June 6, 2020

Original poem, and a commentary on quarantine


discarded mask

disgusted by the disposable nature of safety

one year ago I would not have needed the muzzle

keeping me in

keeping you out

stifled by hot breath

disgusted by myself

why is it I have to burp every time I put on the mask?

disappointed in protesters who disrespect my condition for their "constitutional rights"

Freedom to kill me

dissolves my Freedom to be

I long for before

1 impatiently wait for after

unable to mask my disgust at the unmasked-

so afraid of every cough, every sneeze.

- 21 May 2020


I wrote this for my writing group a few weeks ago, and I want to talk about this coronapocalypse. Now, I know that people are stir crazy, fighting cabin fever, and trying to figure out how not to dropkick their kids out the window.

The thing is I've been essentially on lock-down, self-quarantining since flu season started. I go out every once in a while with The Husband, with my reusable washable mask, and tons of hand sanitizer. Our trips out are quick and purpose-driven, and involve very little in the way of meandering. Since I've been essentially in isolation since December (I think?), I've become very uncomfortable being in public. People cough, sneeze, and breathe on all kinds of things that I don't even want to think about. So essentially I stay in my house.

On top of all of that, I just recently started anOTHER new chemo protocol. Plus my wonderful oncology team has so kindly added even more pills to take every day.

I've got uppers, downers, anti-inflammatory pills, antacids, the whole lot. This new treatment protocol is HARD. Not to get into too much whiny detail, but sometimes it feels like drowning under the weight of it all. I've been trying to keep up with people as much as I have the time and energy to do so, but y'all, I am tired. There is nothing interesting happening, and because I am even more immunocompromised than before, I really just don't trust going out in the public. If one flu virus or strep germ gets to me, it could be incredibly dangerous.

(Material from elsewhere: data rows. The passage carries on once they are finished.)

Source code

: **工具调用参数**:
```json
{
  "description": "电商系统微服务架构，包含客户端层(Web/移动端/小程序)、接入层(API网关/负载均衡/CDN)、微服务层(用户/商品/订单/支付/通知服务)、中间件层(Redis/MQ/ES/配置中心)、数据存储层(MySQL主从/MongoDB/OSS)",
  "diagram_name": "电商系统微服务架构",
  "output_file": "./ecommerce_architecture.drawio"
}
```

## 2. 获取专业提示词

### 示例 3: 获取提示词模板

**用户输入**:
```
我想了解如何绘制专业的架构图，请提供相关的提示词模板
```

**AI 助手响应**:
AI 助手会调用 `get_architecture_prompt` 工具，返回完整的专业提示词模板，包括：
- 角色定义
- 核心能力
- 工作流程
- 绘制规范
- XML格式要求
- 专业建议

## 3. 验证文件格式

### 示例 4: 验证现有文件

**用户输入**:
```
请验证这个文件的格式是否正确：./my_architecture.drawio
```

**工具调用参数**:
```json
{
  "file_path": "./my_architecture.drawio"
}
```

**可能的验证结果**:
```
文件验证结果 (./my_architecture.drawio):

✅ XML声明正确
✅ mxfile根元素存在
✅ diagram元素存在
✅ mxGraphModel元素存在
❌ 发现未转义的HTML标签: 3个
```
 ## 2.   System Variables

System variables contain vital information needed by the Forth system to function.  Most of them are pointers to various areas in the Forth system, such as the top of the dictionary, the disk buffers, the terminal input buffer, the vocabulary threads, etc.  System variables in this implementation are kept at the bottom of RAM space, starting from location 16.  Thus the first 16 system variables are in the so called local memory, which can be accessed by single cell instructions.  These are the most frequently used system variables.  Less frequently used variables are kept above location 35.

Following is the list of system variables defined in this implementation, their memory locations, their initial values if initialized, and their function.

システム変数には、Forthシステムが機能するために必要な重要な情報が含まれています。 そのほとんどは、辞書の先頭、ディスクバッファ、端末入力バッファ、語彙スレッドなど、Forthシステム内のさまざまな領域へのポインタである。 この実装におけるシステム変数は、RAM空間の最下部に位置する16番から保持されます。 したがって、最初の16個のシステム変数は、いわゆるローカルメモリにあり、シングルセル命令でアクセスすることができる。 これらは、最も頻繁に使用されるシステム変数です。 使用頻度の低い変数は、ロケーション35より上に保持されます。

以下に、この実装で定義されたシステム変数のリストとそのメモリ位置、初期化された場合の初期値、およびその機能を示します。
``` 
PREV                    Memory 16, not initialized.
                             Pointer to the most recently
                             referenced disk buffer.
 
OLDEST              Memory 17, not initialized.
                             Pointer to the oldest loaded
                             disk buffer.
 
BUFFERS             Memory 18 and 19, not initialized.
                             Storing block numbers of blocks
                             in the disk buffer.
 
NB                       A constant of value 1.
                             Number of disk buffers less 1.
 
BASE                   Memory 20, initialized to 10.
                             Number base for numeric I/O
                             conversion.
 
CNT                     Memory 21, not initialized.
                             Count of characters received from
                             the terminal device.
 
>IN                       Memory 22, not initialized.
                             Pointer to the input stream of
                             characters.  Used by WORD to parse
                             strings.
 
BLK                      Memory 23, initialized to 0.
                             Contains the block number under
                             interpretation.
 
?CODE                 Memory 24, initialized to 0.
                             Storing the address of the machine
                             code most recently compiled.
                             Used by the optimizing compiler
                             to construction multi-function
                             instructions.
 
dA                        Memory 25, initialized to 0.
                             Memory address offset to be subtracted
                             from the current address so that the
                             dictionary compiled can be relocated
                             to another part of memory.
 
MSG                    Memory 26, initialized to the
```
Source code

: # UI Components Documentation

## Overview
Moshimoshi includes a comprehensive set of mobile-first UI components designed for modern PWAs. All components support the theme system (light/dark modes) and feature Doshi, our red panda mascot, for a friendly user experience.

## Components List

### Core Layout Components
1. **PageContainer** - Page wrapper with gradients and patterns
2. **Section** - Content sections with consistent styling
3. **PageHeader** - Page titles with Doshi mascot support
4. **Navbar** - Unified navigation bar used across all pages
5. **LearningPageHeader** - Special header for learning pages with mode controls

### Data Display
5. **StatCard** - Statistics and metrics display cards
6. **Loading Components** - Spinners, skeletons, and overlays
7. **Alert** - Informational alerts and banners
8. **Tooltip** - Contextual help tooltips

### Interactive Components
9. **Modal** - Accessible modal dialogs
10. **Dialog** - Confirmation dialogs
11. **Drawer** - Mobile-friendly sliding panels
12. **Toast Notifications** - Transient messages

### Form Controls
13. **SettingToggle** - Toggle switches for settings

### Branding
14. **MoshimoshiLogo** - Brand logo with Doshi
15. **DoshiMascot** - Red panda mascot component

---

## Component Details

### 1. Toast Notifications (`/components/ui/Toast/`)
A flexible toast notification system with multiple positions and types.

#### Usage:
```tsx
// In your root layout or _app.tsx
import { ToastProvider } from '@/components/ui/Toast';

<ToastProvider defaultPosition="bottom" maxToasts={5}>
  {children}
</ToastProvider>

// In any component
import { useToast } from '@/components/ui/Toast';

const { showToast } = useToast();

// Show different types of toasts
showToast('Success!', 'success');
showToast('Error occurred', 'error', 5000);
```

So, that being said, I know that I've been pretty radio silent for a while. I know there is a whole apocalypse happening out there in the world. My silence doesn't mean I don't notice what is happening out there. My silence means that I have my actual literal brain as my top priority right now. That is all I can focus on at the moment, and you know what, I have actual literal brain cancer. I think this focus is fair.

1 comment:

  1. this is beautiful. you're so strong, please keep writing!